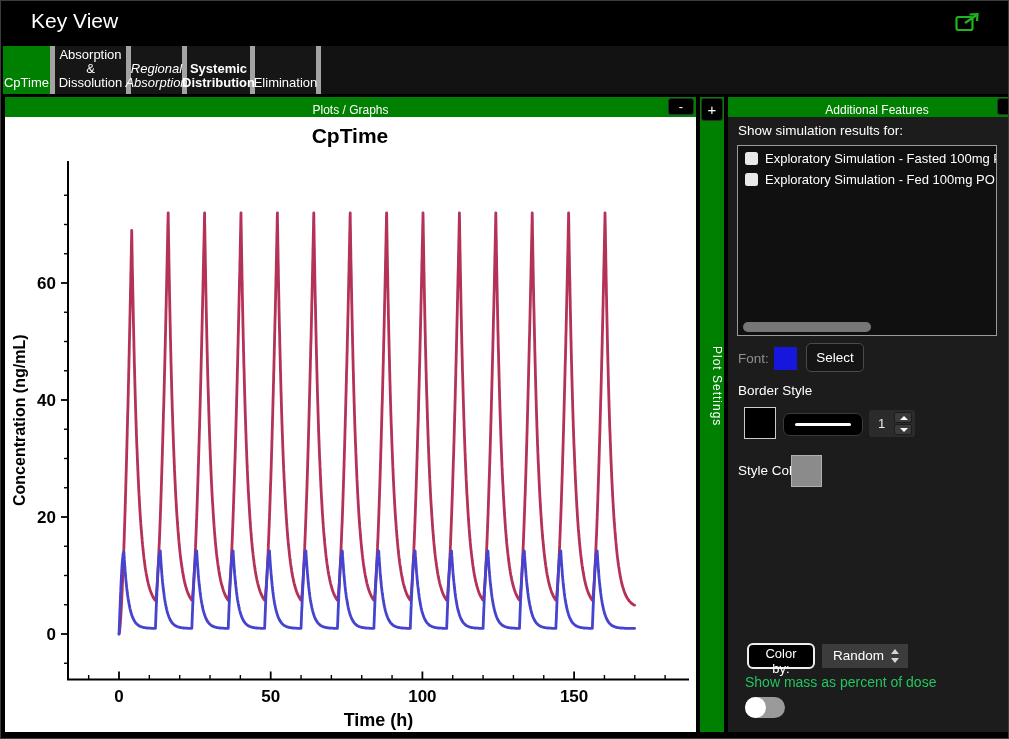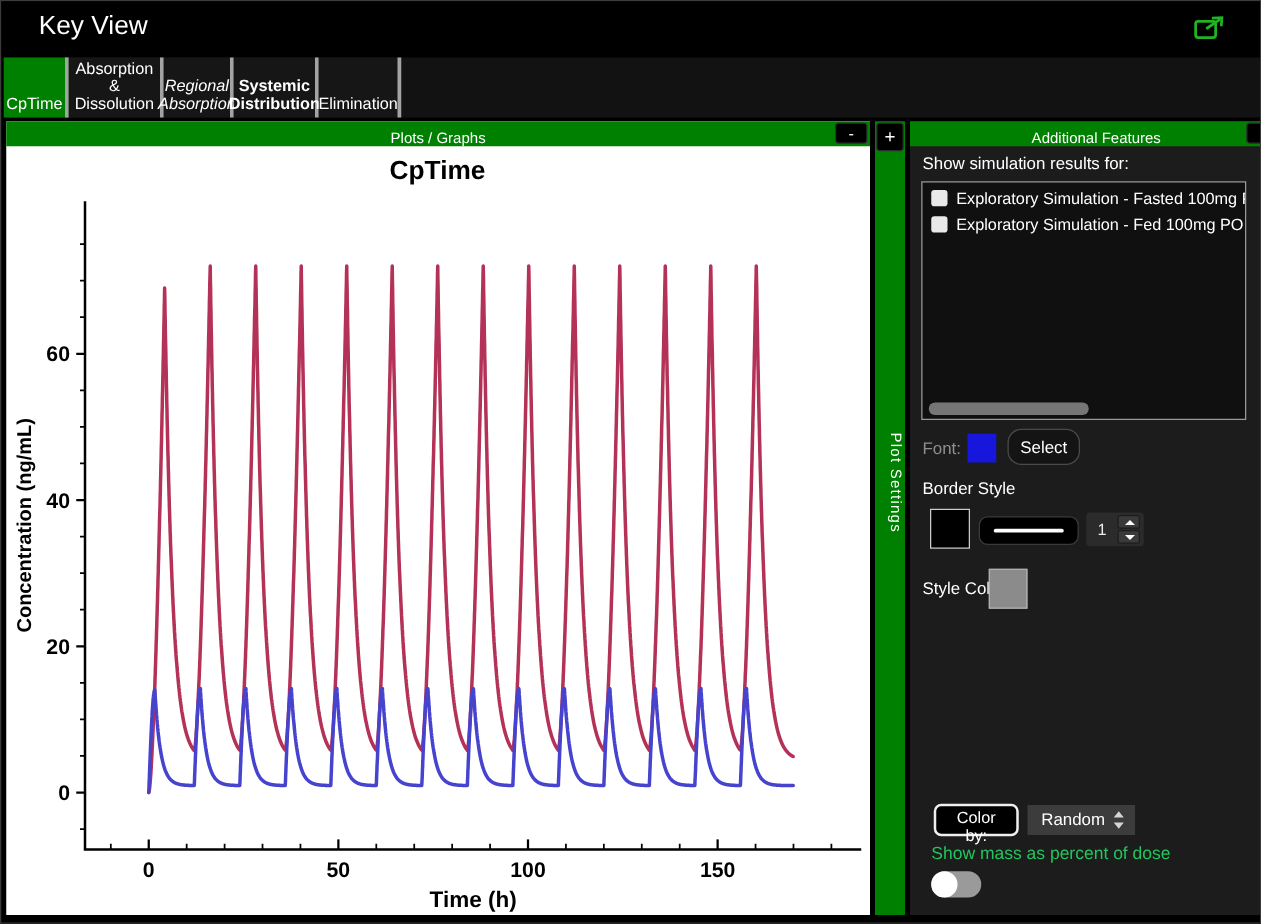--- a/index.html
+++ b/index.html
@@ -15,7 +15,7 @@
   
   .tabbar{position:absolute;left:2px;top:45px;width:1005px;height:48px;background:#121212;display:flex;}
   .tab{
-    box-sizing:border-box;height:48px;background:#161616;border-right:3px solid #a3a3a3;
+    box-sizing:border-box;height:48px;background:#161616;border-right:5px solid #a3a3a3;
     display:flex;align-items:flex-end;justify-content:center;text-align:center;
     font-size:13px;line-height:14px;color:#fff;padding:0 3px 4px 3px;cursor:default;
   }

------------------------------------------------------------------------

→ **What the task requires**:
Could you reproduce the listing above word for word while leaving out its pictures?

→ **Worked solution**:
--- a/index.html
+++ b/index.html
@@ -15,7 +15,7 @@
   
   .tabbar{position:absolute;left:2px;top:45px;width:1005px;height:48px;background:#121212;display:flex;}
   .tab{
-    box-sizing:border-box;height:48px;background:#161616;border-right:3px solid #a3a3a3;
+    box-sizing:border-box;height:48px;background:#161616;border-right:5px solid #a3a3a3;
     display:flex;align-items:flex-end;justify-content:center;text-align:center;
     font-size:13px;line-height:14px;color:#fff;padding:0 3px 4px 3px;cursor:default;
   }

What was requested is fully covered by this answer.